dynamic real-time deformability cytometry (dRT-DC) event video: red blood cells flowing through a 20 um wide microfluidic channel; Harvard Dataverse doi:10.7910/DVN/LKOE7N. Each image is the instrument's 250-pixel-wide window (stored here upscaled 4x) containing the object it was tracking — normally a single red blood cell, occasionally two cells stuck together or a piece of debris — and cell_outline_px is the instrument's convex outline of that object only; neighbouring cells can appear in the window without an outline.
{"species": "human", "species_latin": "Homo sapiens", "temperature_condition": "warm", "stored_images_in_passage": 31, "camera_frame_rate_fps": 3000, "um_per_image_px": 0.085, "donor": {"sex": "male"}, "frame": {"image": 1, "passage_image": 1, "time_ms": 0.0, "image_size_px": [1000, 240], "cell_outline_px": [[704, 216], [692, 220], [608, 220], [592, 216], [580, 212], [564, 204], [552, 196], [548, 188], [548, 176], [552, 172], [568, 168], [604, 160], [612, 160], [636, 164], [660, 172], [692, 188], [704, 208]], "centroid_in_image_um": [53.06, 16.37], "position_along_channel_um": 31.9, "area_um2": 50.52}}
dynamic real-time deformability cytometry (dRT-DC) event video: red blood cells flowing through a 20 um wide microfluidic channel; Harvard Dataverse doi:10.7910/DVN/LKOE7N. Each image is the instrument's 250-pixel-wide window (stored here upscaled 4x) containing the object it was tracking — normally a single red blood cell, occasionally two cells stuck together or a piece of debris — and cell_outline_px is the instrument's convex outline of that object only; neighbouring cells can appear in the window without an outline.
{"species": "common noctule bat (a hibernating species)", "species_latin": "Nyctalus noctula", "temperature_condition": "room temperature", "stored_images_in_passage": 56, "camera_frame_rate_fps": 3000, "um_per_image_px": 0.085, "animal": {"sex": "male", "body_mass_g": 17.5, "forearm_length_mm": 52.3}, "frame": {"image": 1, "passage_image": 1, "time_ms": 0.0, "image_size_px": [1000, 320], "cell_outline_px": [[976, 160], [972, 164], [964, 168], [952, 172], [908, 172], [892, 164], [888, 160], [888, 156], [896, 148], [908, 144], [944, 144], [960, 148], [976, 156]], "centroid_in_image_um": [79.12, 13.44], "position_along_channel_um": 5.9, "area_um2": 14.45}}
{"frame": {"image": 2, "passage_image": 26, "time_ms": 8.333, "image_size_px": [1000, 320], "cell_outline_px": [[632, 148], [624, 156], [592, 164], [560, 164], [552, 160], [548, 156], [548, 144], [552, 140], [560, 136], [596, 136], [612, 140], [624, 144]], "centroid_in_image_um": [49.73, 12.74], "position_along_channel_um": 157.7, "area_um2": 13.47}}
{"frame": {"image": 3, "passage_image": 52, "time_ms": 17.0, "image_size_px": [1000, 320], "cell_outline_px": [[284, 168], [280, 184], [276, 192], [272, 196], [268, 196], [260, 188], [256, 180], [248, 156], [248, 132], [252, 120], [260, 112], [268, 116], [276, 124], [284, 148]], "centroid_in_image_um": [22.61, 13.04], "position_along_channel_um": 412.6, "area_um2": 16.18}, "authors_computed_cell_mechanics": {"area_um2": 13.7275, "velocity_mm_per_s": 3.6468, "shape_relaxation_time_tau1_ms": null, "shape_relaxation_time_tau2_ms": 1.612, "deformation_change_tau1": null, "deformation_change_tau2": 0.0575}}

::::::::

__WHAT THE EXERCISE ASKS__:
Print every record exactly as it was given.

__EXERCISE RESPONSE__:
dynamic real-time deformability cytometry (dRT-DC) event video: red blood cells flowing through a 20 um wide microfluidic channel; Harvard Dataverse doi:10.7910/DVN/LKOE7N. Each image is the instrument's 250-pixel-wide window (stored here upscaled 4x) containing the object it was tracking — normally a single red blood cell, occasionally two cells stuck together or a piece of debris — and cell_outline_px is the instrument's convex outline of that object only; neighbouring cells can appear in the window without an outline.
{"species": "human", "species_latin": "Homo sapiens", "temperature_condition": "warm", "stored_images_in_passage": 31, "camera_frame_rate_fps": 3000, "um_per_image_px": 0.085, "donor": {"sex": "male"}, "frame": {"image": 1, "passage_image": 1, "time_ms": 0.0, "image_size_px": [1000, 240], "cell_outline_px": [[704, 216], [692, 220], [608, 220], [592, 216], [580, 212], [564, 204], [552, 196], [548, 188], [548, 176], [552, 172], [568, 168], [604, 160], [612, 160], [636, 164], [660, 172], [692, 188], [704, 208]], "centroid_in_image_um": [53.06, 16.37], "position_along_channel_um": 31.9, "area_um2": 50.52}}
dynamic real-time deformability cytometry (dRT-DC) event video: red blood cells flowing through a 20 um wide microfluidic channel; Harvard Dataverse doi:10.7910/DVN/LKOE7N. Each image is the instrument's 250-pixel-wide window (stored here upscaled 4x) containing the object it was tracking — normally a single red blood cell, occasionally two cells stuck together or a piece of debris — and cell_outline_px is the instrument's convex outline of that object only; neighbouring cells can appear in the window without an outline.
{"species": "common noctule bat (a hibernating species)", "species_latin": "Nyctalus noctula", "temperature_condition": "room temperature", "stored_images_in_passage": 56, "camera_frame_rate_fps": 3000, "um_per_image_px": 0.085, "animal": {"sex": "male", "body_mass_g": 17.5, "forearm_length_mm": 52.3}, "frame": {"image": 1, "passage_image": 1, "time_ms": 0.0, "image_size_px": [1000, 320], "cell_outline_px": [[976, 160], [972, 164], [964, 168], [952, 172], [908, 172], [892, 164], [888, 160], [888, 156], [896, 148], [908, 144], [944, 144], [960, 148], [976, 156]], "centroid_in_image_um": [79.12, 13.44], "position_along_channel_um": 5.9, "area_um2": 14.45}}
{"frame": {"image": 2, "passage_image": 26, "time_ms": 8.333, "image_size_px": [1000, 320], "cell_outline_px": [[632, 148], [624, 156], [592, 164], [560, 164], [552, 160], [548, 156], [548, 144], [552, 140], [560, 136], [596, 136], [612, 140], [624, 144]], "centroid_in_image_um": [49.73, 12.74], "position_along_channel_um": 157.7, "area_um2": 13.47}}
{"frame": {"image": 3, "passage_image": 52, "time_ms": 17.0, "image_size_px": [1000, 320], "cell_outline_px": [[284, 168], [280, 184], [276, 192], [272, 196], [268, 196], [260, 188], [256, 180], [248, 156], [248, 132], [252, 120], [260, 112], [268, 116], [276, 124], [284, 148]], "centroid_in_image_um": [22.61, 13.04], "position_along_channel_um": 412.6, "area_um2": 16.18}, "authors_computed_cell_mechanics": {"area_um2": 13.7275, "velocity_mm_per_s": 3.6468, "shape_relaxation_time_tau1_ms": null, "shape_relaxation_time_tau2_ms": 1.612, "deformation_change_tau1": null, "deformation_change_tau2": 0.0575}}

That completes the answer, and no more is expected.